WASHINGTON — Deputy Chief of Staff Stephen Miller admitted that he’s just building Aryan Nation credibility for his inevitable imprisonment, confirmed sources.
“When I started losing my hair the first time Elon Musk fucked my wife ten years ago or so, I realized that I was a perfect Aryan specimen,” expressed Miller as he rubbed baby oil on his perfectly shiny dome. “Since that day, I’ve dedicated my life to building credibility with the Aryan Brotherhood for if, sorry when, I go to prison for my heinous crimes. The racism, the dog whistles, the Christo-Fascism is all in hopes of getting protection by taller, balder, stronger white men than me. If they don’t have my back, the Latin Kings are going to shank me in the shower ‘cause I have it coming. Maybe I can trade Steve Bannon for a few ramen packets.”
Although Miller was confident in his assessment of esteem among the Aryans, the neo-Nazis themselves were not so sure.
“We don’t want that pencil-necked geek,” explained Aryan Nation captain Vern Schillinger. “We want strong, Aryan soldiers. Not some nerd who can read. He doesn’t even have a swastika tattooed on his forehead, even though he would definitely get away with it if he did. Don’t get me wrong, I’m appreciative of all of the racial hatred he’s spread across America. That’s all great. But we have standards. Plus, there’s just something about his face, he looks like such a fucking loser. Like someone just farted next to him, at all times. I don’t know.

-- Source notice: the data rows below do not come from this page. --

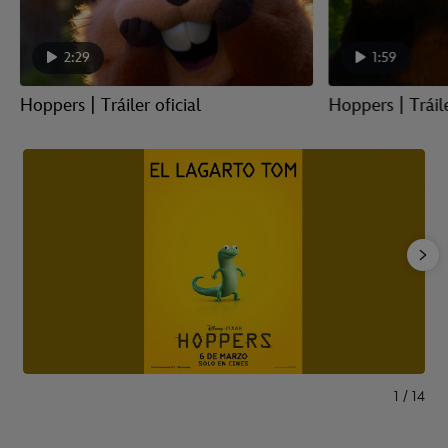
2:29
1:59
Hoppers | Tráiler oficial
Hoppers | Tráil
1
/
14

Maybe when he says the Fourteen Words on television we will claim him, but until then, I don’t think so.”
Prison experts are already theorizing about how Miller will fare in prison.

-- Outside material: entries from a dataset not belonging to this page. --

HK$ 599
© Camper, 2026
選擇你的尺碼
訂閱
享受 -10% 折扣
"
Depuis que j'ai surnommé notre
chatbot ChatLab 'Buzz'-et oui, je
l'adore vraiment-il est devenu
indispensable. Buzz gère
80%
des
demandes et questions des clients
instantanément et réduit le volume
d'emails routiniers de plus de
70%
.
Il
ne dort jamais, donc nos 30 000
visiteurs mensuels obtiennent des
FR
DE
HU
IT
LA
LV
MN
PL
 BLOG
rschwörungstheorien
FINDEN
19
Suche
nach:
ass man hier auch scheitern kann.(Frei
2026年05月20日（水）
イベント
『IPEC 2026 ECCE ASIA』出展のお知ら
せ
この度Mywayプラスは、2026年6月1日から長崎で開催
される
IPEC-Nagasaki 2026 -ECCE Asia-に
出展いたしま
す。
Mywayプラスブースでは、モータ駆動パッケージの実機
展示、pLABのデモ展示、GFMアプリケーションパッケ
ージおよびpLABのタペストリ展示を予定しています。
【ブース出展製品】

“Well everyone is going to beat the shit out of him, that’s for sure,” said penology and gang expert Dr. Wanda Goode. “I think MS-13 is going to get the first crack at him. They’re pretty mad that he calls every immigrant part of MS-13, it’s really watering down their brand. Next, I’d say the Black Guerilla Family will probably snap his twig legs and kick him in the stomach. Finally, the Aryans might finally Google him and realize that he’s Jewish, then they’ll really let him have it.”
At press time, Miller was watching “Let’s Go To Prison” on repeat before switching to the Rob Schneider classic “Big Stan.”